*Task to carry out:* Your reply should reproduce each line below exactly and carry none of the pictures.

*Input data:*
· · · · · · ·

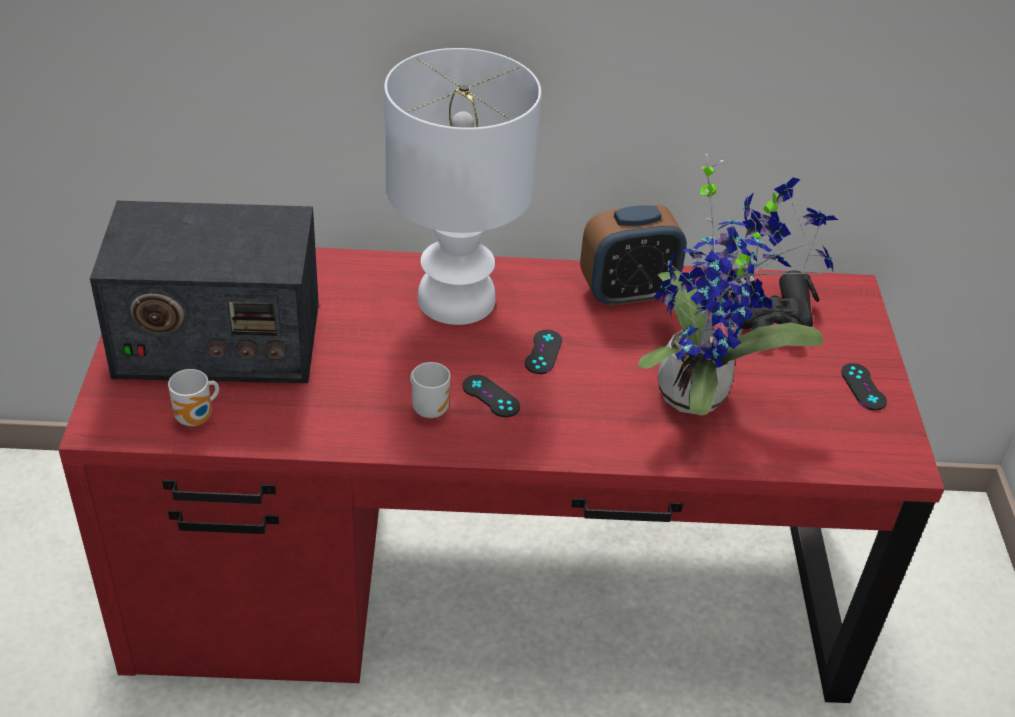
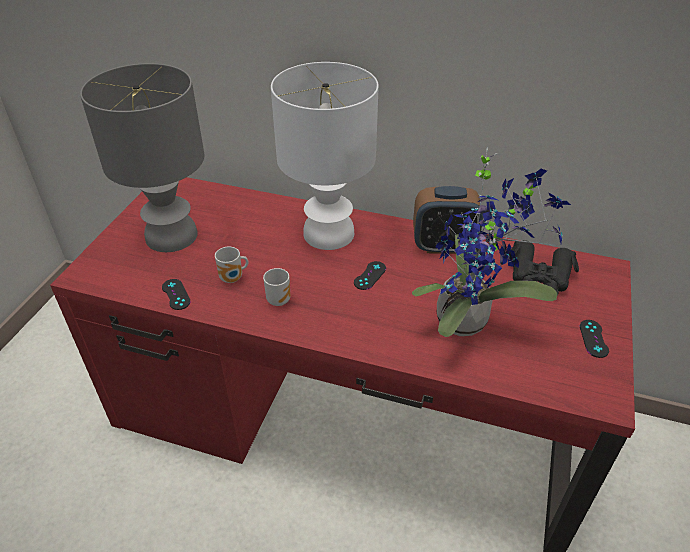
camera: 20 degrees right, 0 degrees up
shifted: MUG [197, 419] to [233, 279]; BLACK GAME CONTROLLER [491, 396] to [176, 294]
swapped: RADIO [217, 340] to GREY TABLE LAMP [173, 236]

· · · · · · ·

*Answer section:*
camera: 20 degrees right, 0 degrees up
shifted: MUG [197, 419] to [233, 279]; BLACK GAME CONTROLLER [491, 396] to [176, 294]
swapped: RADIO [217, 340] to GREY TABLE LAMP [173, 236]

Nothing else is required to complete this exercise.